■ Extrait du texte
━━━━━━━━━━━━━━━━

Le « passage du milieu » d'après le récit autobiographique d'Olaudah Equiano

 

    C'est ainsi que j'ai voyagé après mon enlèvement pendant six à sept mois, passant de maître en maître, traversant différents pays pour arriver finalement jusqu'à l'océan.

    Un bateau au mouillage attendait son chargement. J'étais rempli d'un étonnement qui s'est vite transformé en peur, car on m'a fait monter à bord.

    Les hommes de l'équipage avaient une peau bizarre, des cheveux longs, et parlaient une langue très différente de toutes celles que j'avais entendues jusqu'alors. Quelques-uns m'ont donné des coups et m'ont inspecté sous toutes les coutures pour voir si j'étais en bonne santé. J'ai cru me trouver au royaume de mauvais esprits qui allaient me tuer.

    J'étais terrifié. J'aurais préféré être dans la peau du dernier des esclaves de mon pays plutôt que dans la mienne; si j'avais eu dix mille royaumes, je lui en aurais fait cadeau rien que pour échanger mon sort contre le sien.

    En jetant un coup d'œil sur le pont, j'ai aperçu un chaudron en ébullition et des hommes noirs enchaînés ensemble, le visage accablé de chagrin. Épouvanté par cette vision, je me suis évanoui.

    Lorsque j'ai repris conscience, les Noirs qui m'avaient conduit à bord étaient penchés sur moi. En attendant d'être payés, ils ont essayé de me réconforter. Sans succès.

    Je leur ai demandé si ces hommes blancs aux horribles figures rouges et aux longs cheveux allaient me manger.

    – Non, m'ont-ils rassuré.

    Un homme blanc m'a apporté un peu d'alcool dans un verre mais, terrorisé, je n'ai rien voulu accepter de sa main. Un Noir lui a alors pris le verre pour me le donner ; j'en ai avalé une gorgée. C'était la première fois que je buvais de l'alcool, et j'ai éprouvé une sensation étrange qui m'a plongé dans l'abattement le plus profond.

    Peu après, les Noirs qui m'avaient amené sur le pont ont quitté le bateau en m'abandonnant à mon désespoir. Je n'avais plus aucune chance de retourner chez moi, ni même de regagner la terre ferme.

    Les hommes d'équipage m'ont fait descendre au fond d'une cale puante. Deux hommes blancs m'ont proposé à manger mais j'ai refusé. Entre l'odeur épouvantable et les larmes qui m'étouffaient, je me sentais si mal que je ne pouvais rien avaler. J'avais juste envie de mourir.

━━━━━━━━━━━━━━━━

■ Données des exercices
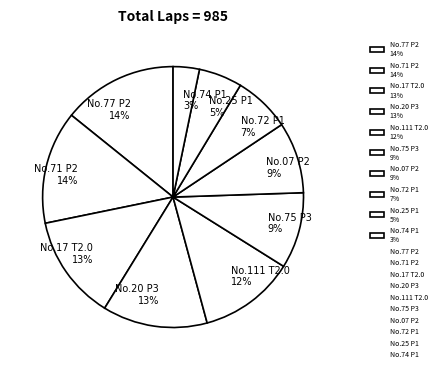

How many slices are in this pie chart?

10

━━━━━━━━━━━━━━━━

■ Exercices
1/ Relevez, dans le récit d'Equiano, tous les gestes que les hommes de l'équipage ou les hommes blancs accomplissent envers le narrateur.
2/ Reprenez le récit d'Equiano à la suite de sa dernière phrase.

■ Corrigé des exercices
1/
- Ils lui donnent des coups.
- Ils l'inspectent sous toutes les coutures pour voir s'il est en bonne santé.
- Un homme blanc lui apporte un peu d'alcool dans un verre.
- Les hommes d'équipage le font descendre au fond d'une cale puante.
- Deux hommes blancs lui proposent à manger.

2/
    L'un d'eux m'a alors allongé et ligoté les pieds pendant que l'autre me fouettait. Quand ils m'ont relâché, j'ai voulu me jeter à la mer même si je redoutais l'eau et que je ne savais pas nager. Mais de hauts filets tendus le long du bateau m'en ont empêché. D'ailleurs, les marins ne nous quittaient pas des yeux dès que nous n'étions plus enchaînés dans la cale (...)

    Dès le premier jour, j'ai découvert des gens du Bénin enchaînés dans la cale. Je les ai interrogés :

    – Que vont-ils faire de nous ?

   – Ils nous emmènent pour nous faire travailler, m'a expliqué un homme.

   – Et ils vivent ici, dans ce bateau ?

   – Non, ils ont un pays d'hommes blancs, mais il est très loin.

    – Comment se fait-il que personne n'ait jamais entendu parler d'eux dans notre pays ?

    – lls vivent très très loin, a ajouté un autre homme.

    – Où sont leurs femmes ? Est-ce qu'ils en ont ?

    – Oui, a répondu le premier homme.

    – Pourquoi est-ce qu'on ne les voit pas ?

    – Ils les ont laissées chez eux.

    – Comment le bateau avance-t-il ?

    – Nous ne savons pas très bien. Ils attachent du tissu sur ces grands mâts, avec des cordes. Et le vaisseau avance. En plus, ils peuvent l'arrêter quand ils le veulent, par magie.

    Ce récit m'a extrêmement surpris et convaincu que les hommes blancs étaient des esprits d'un autre monde. Il fallait les éviter à tout prix. Pourtant, ils me terrorisaient un peu moins maintenant que je savais qu'ils nous emmenaient pour nous faire travailler. Si c'était tout ce qu'ils voulaient de moi, c'était supportable (...)

    Quand le chargement a été terminé, les matelots ont préparé le départ en faisant des bruits effrayants. On nous a fait descendre dans la cale où beaucoup d'entre nous sont morts, victimes de l'avidité de nos acheteurs qui nous avaient tellement entassés que nous pouvions à peine bouger. Les chaînes nous écorchaient la peau. En guise de toilettes, nous n'avions que des bacs dans lesquels des enfants tombaient souvent et manquaient se noyer. Entre les odeurs et la chaleur, l'air est vite devenu irrespirable (...)

    Leur cruauté ne s'exerçait pas seulement à l'encontre de nous, les Noirs, mais aussi de leurs semblables. Une fois, un marin blanc a été fouetté à mort et jeté par-dessus bord comme un animal.


Source : Olaudah EQUIANO, Le prince esclave, adapté par Ann CAMERON, traduit par Ariane BATAILLE, Paris : Rageot éditeur, 2002, pp.43 - 49.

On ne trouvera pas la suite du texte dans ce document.